Djokovic war zuvor schon die Nummer eins, als Becker verpflichtet wurde. Viele erstaunte das. Aber die, die Djokovic gut kennen, erstaunte das nicht. Denn Djokovic wollte genau das, was er in den letzten beiden Jahren geworden ist: der übermächtige Nummer-eins-Spieler, der über eine ganze Saison Höchstleistungen abruft und serienweise die Höchstpreise abräumt. Und er wollte, natürlich, die French Open gewinnen, jenes Turnier, das für viele der Szenegrößen auch mit dem grausamen Mythos des Scheiterns verbunden ist. Becker, der Spieler, konnte ein Lied davon singen. „Du kannst nicht verhindern, dass du einen Sieg, dem du so lange hinterherläufst, irgendwann zu sehr willst. Dass du dabei verkrampfst“, sagt Becker, „das war die große Schwierigkeit für ihn.

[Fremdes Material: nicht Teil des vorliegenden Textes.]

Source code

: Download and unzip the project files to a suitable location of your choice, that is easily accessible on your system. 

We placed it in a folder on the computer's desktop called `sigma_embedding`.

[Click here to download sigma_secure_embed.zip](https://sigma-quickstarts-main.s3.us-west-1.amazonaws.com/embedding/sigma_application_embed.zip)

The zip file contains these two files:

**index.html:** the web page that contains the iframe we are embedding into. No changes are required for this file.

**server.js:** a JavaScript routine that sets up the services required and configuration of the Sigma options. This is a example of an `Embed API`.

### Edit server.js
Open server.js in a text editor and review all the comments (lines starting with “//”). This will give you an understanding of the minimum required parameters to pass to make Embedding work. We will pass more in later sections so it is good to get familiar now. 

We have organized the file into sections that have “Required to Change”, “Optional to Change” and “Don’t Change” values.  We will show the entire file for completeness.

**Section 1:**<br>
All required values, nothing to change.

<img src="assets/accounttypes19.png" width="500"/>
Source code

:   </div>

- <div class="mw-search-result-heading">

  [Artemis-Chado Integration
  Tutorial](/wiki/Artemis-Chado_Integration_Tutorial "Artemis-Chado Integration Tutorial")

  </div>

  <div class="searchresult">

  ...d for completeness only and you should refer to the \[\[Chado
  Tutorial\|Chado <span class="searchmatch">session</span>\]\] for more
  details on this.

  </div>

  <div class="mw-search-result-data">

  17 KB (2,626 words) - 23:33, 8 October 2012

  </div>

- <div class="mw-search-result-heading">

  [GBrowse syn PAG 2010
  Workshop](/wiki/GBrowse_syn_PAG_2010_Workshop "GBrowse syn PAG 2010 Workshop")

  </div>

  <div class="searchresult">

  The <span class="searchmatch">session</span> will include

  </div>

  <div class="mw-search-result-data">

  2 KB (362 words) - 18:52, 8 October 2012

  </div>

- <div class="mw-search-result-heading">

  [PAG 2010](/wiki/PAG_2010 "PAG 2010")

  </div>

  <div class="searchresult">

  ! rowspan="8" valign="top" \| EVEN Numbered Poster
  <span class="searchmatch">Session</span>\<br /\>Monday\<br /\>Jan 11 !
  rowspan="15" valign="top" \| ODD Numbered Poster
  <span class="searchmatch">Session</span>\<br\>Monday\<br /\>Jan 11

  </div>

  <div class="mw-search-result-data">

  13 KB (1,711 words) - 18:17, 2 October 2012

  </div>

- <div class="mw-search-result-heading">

Deshalb waren die French Open auch stets mit viel Nervosität und Anspannung verbunden.“

Gegen jeden Widerstand nun auch zum Golden Slam?

Doch Djokovic hat dieses Rätsel nun gelöst. Wie fast alle anderen in seiner bemerkenswerten Karriere. Er hat sich gegen alle und alles durchgesetzt, auch gegen die anfängliche Distanz im Publikum, gegen die mächtigen Sympathien für Federer und Nadal. Auch 2015, in seinem bisher besten Jahr, war das so. In Paris waren sie alle auf der Seite des Außenseiters Wawrinka, der Djokovic dann auch schlug. In Wimbledon und bei den US Open spielte er gegen das ganze Stadion und auch gegen den verehrten alten Helden Roger Federer, da aber gewann jedes Mal Djokovic. „Wie ich nach oben gekommen bin, dieser schwere Aufstieg, das hat mich irgendwie auch gestählt“, sagt Djokovic, „ich weiß, dass ich mir keinen Schlendrian leisten kann, wenn ich auf dem Platz stehe. Ich bin in jedem Spiel bereit für jede Situation.“

Andre Agassi gewann 1999 auch mit 29 Lebensjahren die French Open, um seinen Karriere-Grand Slam zu vollenden. Manche dachten damals, er werde nach diesem Coup aufhören. Doch es passierte etwas ganz anderes: Agassi wurde zum Fitness-Guru, er verwandelte als Asket und Athlet sogar das Gesicht des Spitzentennis, wurde zum Auslöser einer Bewegung, in der immer mehr Stars noch jenseits der Dreißig ganz große Siege feiern können. Federer, der Gegenspieler von Djokovic, sagte, Agassi sei für ihn in dieser Beziehung „eine große Inspiration“ gewesen, die Inspiration für eine ganz lange Karriere. Djokovic, der Capitano im Hier und Jetzt, könnte dem Ganzen aber erst noch die Krone aufsetzen, als Ü30-Spieler, der die Geschichts- und Rekordbücher umschreibet zu seinen Gunsten. Federers 17 Grand-Slam-Siege sind für den zwölfmaligen Champion Djokovic in Reichweite. Aber in diesem Jahr kann er erst mal den „echten“ Grand Slam gewinnen, alle vier Majors in einer Saison. Und dazu noch Olympia-Gold in Rio. Der Golden Slam wäre das. Etwas, das noch kein männlicher Tennisspieler geschafft hat. „Unmöglich ist das nicht“, sagte Djokovic am Sonntagabend.